Fino all’ultima riga, si brancola letteralmente tra le tombe cercando una spiegazione che non c’è. Chiuso il libro, di chi è la colpa se siamo tutti sempre più agitati, di chi è la colpa se i problemi invece di risolversi si aggrovigliano, se il Paese si arrampica su speranze come spuntoni di roccia ma con le mani sudate proprie di chi è teso, stanco, disilluso.
Il romanzo di Piperno riposto nella libreria ci guarda lasciandoci l’inquietudine dei cieli annuvolati: non sentiamo la stessa angoscia dinanzi all’inspiegabile di oggi di cui la pandemia è il simbolo macabro? Di chi è la colpa, appunto, di un pipistrello o un altra bestiolina lontana, non lo sapremo mai, e non ci resta che continuare a cercare altrove, come talpe nella sabbia.
Di chi è la colpa della crisi di una democrazia che non riesce a convincere i tassisti di Roma o i portuali di Trieste a vaccinarsi contro la malattia, di chi è la colpa di un sistema informativo e mediatico che confonde le menti, pasticcia con le notizie, non discerne più il corretto dallo scorretto ma anzi fa a gara nel mescolarli nel frullatore per masse già appesantite da un’epoca così faticosa.
Di chi è la colpa di una politica che si perde in chiacchiere e si chiude nel Castello kafkiano della tattica invece di andare con semplicità e ragionevolezza a eleggere un buon presidente della Repubblica e contemporaneamente a garantire la vita di un governo serio come pochi altri.
Piperno esamina come un viaggiatore mai appagato i recessi dell’anima, qualsiasi cosa voglia dire questa parola, scruta nella memoria l’affastellarsi incongruo di pulsioni compresi, eccome, momenti di non trascurabile felicità – persino di amore – come seguendo il corso di un fiume che finisca in un rigagnolo nel deserto: la sua è una antropologia un po’ rousseauiana, nella traiettoria che va dal buon selvaggio alla lotta sociale, una visione pessimistica e come sospesa tra ineluttabilità del male e ansia del bene. Ma appunto, scendendo dai cieli della letteratura, qui e ora, il bene del Paese qual è?
Un tempo tutti avevano una risposta, per i comunisti la fiducia nel sol dell’avvenire, per i democristiani un quieto vivere nel rispetto di certi valori religiosi, per la destra una brama di ordine e disciplina sotto l’occhio dello Stato. Adesso ’anche meno”, come si dice oggi. In teoria ciò che residua dai vecchi opuscoli, come chiamava Cechov i libelli politici, quello che più o meno discende dalle idee di una volta dovrebbe bastare a rimotivare il popolo, ma il problema è la confusione delle parole (le «pistole cariche» di Sartre), la debolezza culturale dei politici, la preponderanza degli interessi di partito: lo vediamo bene, e anzi moltiplicato all’ennesima potenza, nei talk show ove dilaga la nevrastenia di personaggi che cercano di dare un senso alla propria faziosità.

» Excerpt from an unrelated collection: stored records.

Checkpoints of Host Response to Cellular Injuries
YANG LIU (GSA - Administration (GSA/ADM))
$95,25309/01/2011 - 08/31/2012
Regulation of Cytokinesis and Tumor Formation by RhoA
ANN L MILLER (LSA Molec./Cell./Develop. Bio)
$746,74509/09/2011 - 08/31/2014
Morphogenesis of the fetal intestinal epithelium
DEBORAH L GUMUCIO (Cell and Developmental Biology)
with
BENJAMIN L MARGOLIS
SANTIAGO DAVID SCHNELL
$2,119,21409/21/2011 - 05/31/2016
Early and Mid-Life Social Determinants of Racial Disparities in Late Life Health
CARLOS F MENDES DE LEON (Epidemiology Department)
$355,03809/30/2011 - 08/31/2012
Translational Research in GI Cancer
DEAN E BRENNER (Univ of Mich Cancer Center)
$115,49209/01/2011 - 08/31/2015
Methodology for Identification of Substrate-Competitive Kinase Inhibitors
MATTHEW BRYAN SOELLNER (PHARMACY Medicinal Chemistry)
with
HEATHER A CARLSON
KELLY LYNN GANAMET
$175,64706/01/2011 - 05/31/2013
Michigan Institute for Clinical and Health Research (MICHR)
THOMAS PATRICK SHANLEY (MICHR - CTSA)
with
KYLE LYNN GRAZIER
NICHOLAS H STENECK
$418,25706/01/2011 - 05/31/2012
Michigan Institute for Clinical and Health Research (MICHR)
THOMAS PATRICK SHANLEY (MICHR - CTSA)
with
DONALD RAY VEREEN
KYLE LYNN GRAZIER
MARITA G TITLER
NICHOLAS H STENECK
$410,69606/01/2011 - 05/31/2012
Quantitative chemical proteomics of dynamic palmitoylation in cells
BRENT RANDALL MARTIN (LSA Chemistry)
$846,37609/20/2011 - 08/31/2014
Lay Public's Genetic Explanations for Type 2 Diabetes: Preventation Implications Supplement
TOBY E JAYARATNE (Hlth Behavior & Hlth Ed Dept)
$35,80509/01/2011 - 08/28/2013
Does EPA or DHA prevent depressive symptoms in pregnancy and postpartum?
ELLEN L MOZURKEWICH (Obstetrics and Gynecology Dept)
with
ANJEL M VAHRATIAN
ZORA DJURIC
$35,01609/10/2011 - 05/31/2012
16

Di chi è la colpa se il presente sembra sempre peggio del passato, contraddicendo tutta la migliore filosofia moderna, di chi è la colpa se l’Italia sta sempre per fare il salto per poi ogni volta retrocedere nel gorgo.
All’alba del nuovo anno rischiamo – diciamo la verità, sentiamo approssimarsi – condizioni peggiori, finanziamenti che sfumano, riforme che restano sulla carta, istituzioni sempre meno efficienti, allargamento della distanza tra élite e popolo come nell’Italietta dei primi del Novecento, più antipatica, meno colta, ancora più nervosa e divisa. Speriamo di no ma questo rischio c’è. Lo capiremo prestissimo, a partire da come finirà la storia del Quirinale e quella connessa del governo.
I partiti, o quel che resta dei partiti, hanno l’enorme responsabilità di fare scelte assennate e coraggiose, mettendo al primo posto ciò che conviene al Paese, cioè la continuità di un’azione di governo positiva e senza alternative all’altezza. E non vorremmo domandarci, tra dodici mesi, di chi sarà stata la colpa di un clamoroso capitombolo politico e morale.